(TASK INPUTS begins)
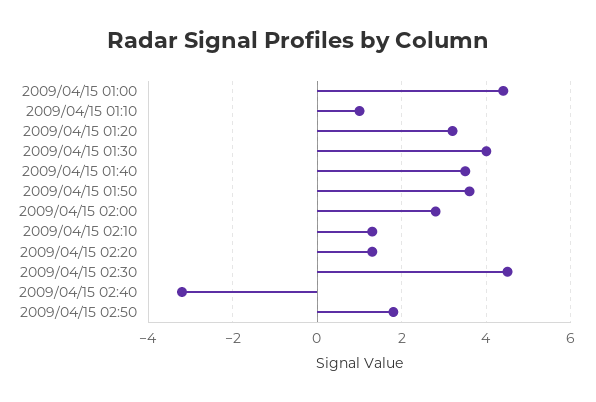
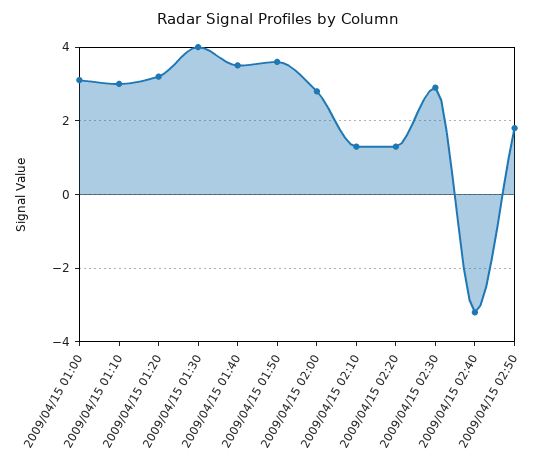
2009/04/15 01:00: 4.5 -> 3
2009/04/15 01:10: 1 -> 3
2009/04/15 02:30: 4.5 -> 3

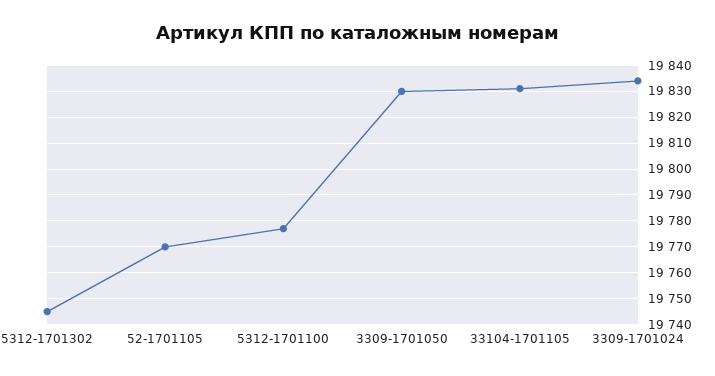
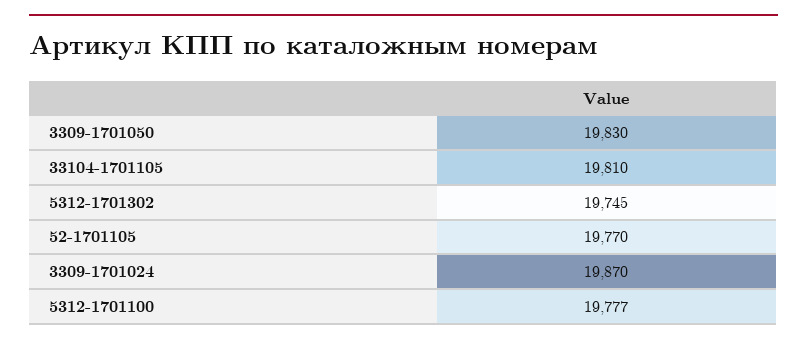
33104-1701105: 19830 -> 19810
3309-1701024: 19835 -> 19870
(TASK INPUTS ends)
(TASK INPUTS begins)
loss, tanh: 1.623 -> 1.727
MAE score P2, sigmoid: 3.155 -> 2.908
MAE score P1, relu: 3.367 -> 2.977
(TASK INPUTS ends)
(TASK INPUTS begins)
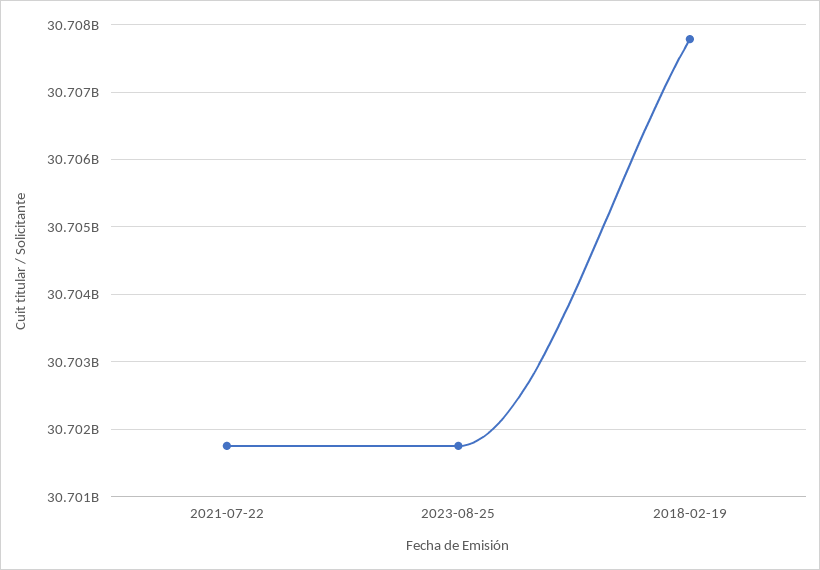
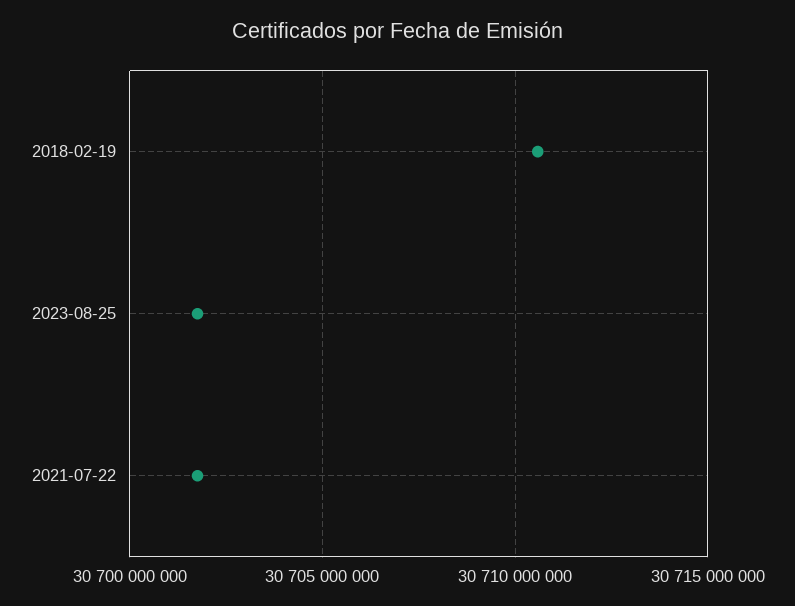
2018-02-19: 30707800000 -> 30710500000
(TASK INPUTS ends)
TASK DIRECTIONS: Working from the entries above, reproduce exactly and only the lines beginning with the line that has "2009/04/15 01:00: 4.5 -> 3" and ending with the line that has "3309-1701024: 19835 -> 19870"; omit all pictures.

EXPECTED ANSWER:
2009/04/15 01:00: 4.5 -> 3
2009/04/15 01:10: 1 -> 3
2009/04/15 02:30: 4.5 -> 3

33104-1701105: 19830 -> 19810
3309-1701024: 19835 -> 19870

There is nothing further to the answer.